**WHAT TO WORK ON**. Count the lines in the records that contain the string "center", and reply with only that number.

[Stored data]
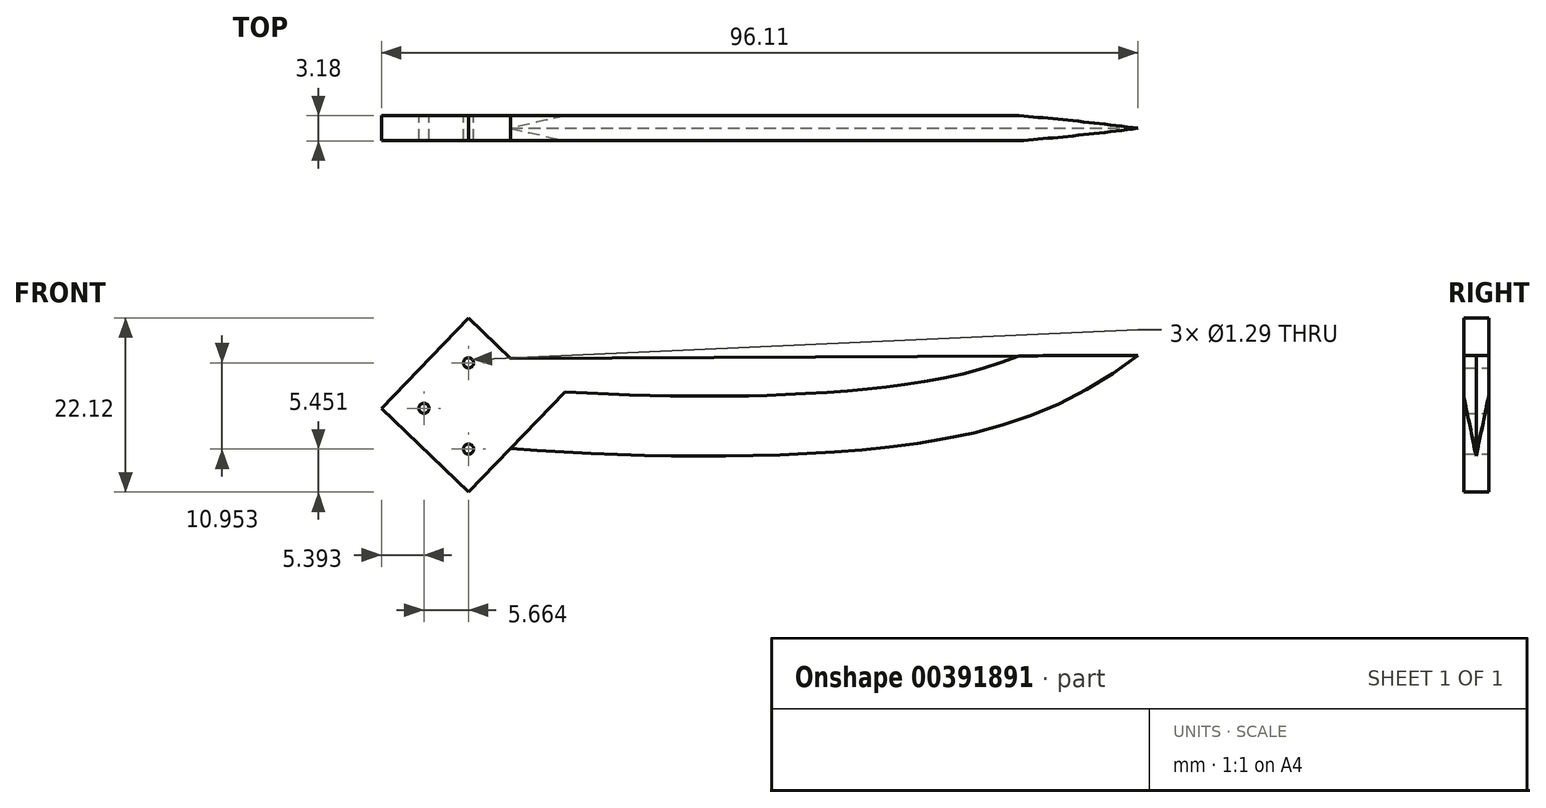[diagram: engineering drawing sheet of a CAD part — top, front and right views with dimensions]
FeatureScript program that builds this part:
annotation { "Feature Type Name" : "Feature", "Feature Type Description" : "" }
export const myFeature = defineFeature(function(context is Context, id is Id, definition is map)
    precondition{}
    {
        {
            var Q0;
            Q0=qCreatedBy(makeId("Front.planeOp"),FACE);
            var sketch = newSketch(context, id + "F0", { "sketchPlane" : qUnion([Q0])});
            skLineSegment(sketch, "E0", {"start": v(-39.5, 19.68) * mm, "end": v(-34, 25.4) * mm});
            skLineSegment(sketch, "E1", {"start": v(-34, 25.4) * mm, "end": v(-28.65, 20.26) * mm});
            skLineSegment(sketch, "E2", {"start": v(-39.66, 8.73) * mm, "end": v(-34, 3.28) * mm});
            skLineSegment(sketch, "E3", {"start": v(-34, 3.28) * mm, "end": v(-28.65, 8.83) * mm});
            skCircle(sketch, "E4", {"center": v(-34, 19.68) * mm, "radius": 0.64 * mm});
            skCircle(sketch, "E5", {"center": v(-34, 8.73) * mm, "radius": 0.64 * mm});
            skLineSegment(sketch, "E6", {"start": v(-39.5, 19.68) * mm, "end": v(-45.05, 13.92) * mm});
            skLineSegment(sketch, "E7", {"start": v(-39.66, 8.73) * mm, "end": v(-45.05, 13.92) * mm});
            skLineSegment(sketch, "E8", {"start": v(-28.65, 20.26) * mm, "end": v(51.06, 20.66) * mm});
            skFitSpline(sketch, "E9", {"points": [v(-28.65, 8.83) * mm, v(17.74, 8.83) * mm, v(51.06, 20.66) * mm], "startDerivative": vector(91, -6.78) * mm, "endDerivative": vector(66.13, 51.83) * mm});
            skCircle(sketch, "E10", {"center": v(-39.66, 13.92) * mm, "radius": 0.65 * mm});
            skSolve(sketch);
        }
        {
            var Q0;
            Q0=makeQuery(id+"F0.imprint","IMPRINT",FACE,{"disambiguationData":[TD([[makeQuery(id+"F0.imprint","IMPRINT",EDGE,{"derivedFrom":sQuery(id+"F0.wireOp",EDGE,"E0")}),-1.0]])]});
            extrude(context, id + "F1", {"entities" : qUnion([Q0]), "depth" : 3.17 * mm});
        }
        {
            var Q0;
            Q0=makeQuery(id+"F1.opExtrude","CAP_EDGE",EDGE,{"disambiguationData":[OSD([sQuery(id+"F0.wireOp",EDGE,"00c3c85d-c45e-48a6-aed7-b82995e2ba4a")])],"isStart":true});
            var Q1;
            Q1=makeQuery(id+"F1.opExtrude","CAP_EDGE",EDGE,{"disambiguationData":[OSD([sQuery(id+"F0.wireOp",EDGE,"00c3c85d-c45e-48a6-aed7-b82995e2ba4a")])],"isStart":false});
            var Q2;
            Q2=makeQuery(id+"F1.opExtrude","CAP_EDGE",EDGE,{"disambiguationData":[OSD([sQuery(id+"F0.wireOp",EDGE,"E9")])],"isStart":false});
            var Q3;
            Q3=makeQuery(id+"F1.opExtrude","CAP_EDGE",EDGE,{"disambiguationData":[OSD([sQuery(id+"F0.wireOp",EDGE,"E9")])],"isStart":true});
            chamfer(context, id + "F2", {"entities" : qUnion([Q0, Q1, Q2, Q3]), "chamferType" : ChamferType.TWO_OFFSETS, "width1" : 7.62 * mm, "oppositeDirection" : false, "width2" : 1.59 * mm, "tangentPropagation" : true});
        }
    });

**SOLVED PROBLEM**. 3